What the task requires:
The answer must consist of each line below that contains the word "uncle", copied in full.

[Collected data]
┌────────
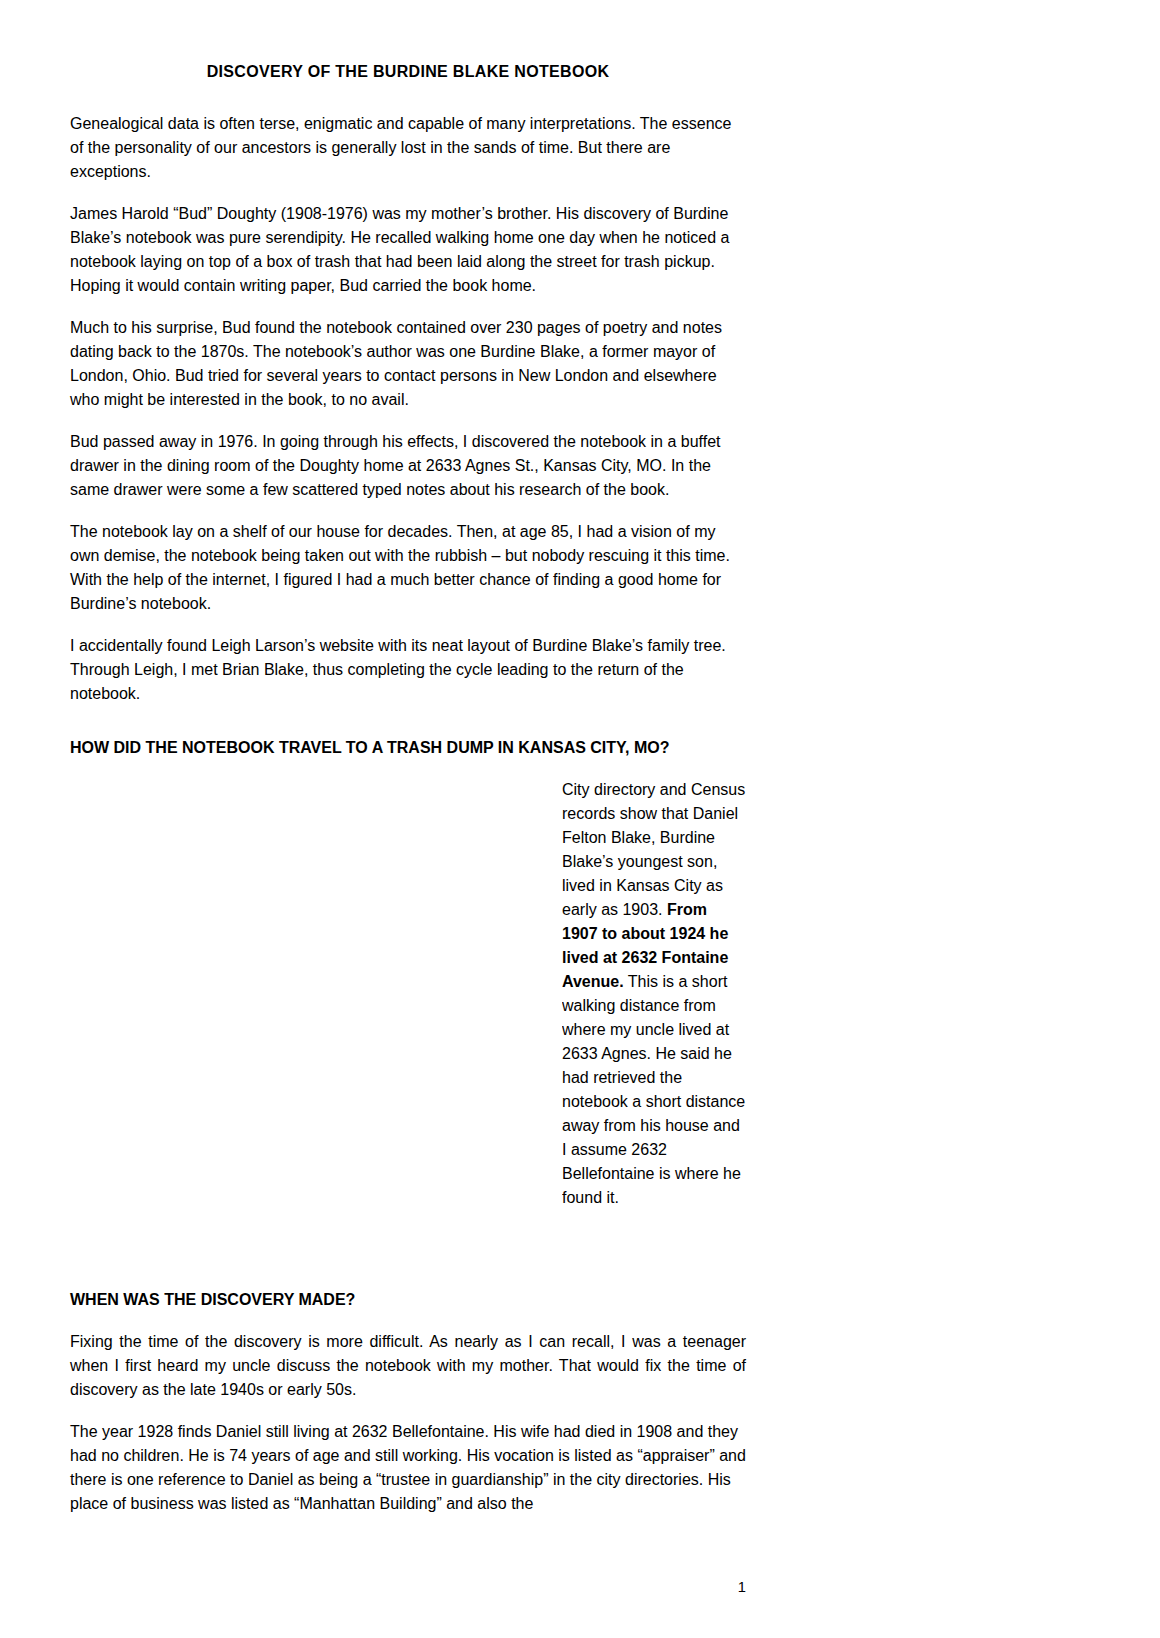DISCOVERY OF THE BURDINE BLAKE NOTEBOOK
Genealogical data is often terse, enigmatic and capable of many interpretations. The essence of the personality of our ancestors is generally lost in the sands of time. But there are exceptions.
James Harold “Bud” Doughty (1908-1976) was my mother’s brother. His discovery of Burdine Blake’s notebook was pure serendipity. He recalled walking home one day when he noticed a notebook laying on top of a box of trash that had been laid along the street for trash pickup. Hoping it would contain writing paper, Bud carried the book home.
Much to his surprise, Bud found the notebook contained over 230 pages of poetry and notes dating back to the 1870s. The notebook’s author was one Burdine Blake, a former mayor of London, Ohio. Bud tried for several years to contact persons in New London and elsewhere who might be interested in the book, to no avail.
Bud passed away in 1976. In going through his effects, I discovered the notebook in a buffet drawer in the dining room of the Doughty home at 2633 Agnes St., Kansas City, MO. In the same drawer were some a few scattered typed notes about his research of the book.
The notebook lay on a shelf of our house for decades. Then, at age 85, I had a vision of my own demise, the notebook being taken out with the rubbish – but nobody rescuing it this time. With the help of the internet, I figured I had a much better chance of finding a good home for Burdine’s notebook.
I accidentally found Leigh Larson’s website with its neat layout of Burdine Blake’s family tree. Through Leigh, I met Brian Blake, thus completing the cycle leading to the return of the notebook.
HOW DID THE NOTEBOOK TRAVEL TO A TRASH DUMP IN KANSAS CITY, MO?
City directory and Census records show that Daniel Felton Blake, Burdine Blake’s youngest son, lived in Kansas City as early as 1903. From 1907 to about 1924 he lived at 2632 Fontaine Avenue. This is a short walking distance from where my uncle lived at 2633 Agnes. He said he had retrieved the notebook a short distance away from his house and I assume 2632 Bellefontaine is where he found it.
WHEN WAS THE DISCOVERY MADE?
Fixing the time of the discovery is more difficult. As nearly as I can recall, I was a teenager when I first heard my uncle discuss the notebook with my mother. That would fix the time of discovery as the late 1940s or early 50s.
The year 1928 finds Daniel still living at 2632 Bellefontaine. His wife had died in 1908 and they had no children. He is 74 years of age and still working. His vocation is listed as “appraiser” and there is one reference to Daniel as being a “trustee in guardianship” in the city directories. His place of business was listed as “Manhattan Building” and also the
1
└────────
Finished exercise:
City directory and Census records show that Daniel Felton Blake, Burdine Blake’s youngest son, lived in Kansas City as early as 1903. From 1907 to about 1924 he lived at 2632 Fontaine Avenue. This is a short walking distance from where my uncle lived at 2633 Agnes. He said he had retrieved the notebook a short distance away from his house and I assume 2632 Bellefontaine is where he found it.
Fixing the time of the discovery is more difficult. As nearly as I can recall, I was a teenager when I first heard my uncle discuss the notebook with my mother. That would fix the time of discovery as the late 1940s or early 50s.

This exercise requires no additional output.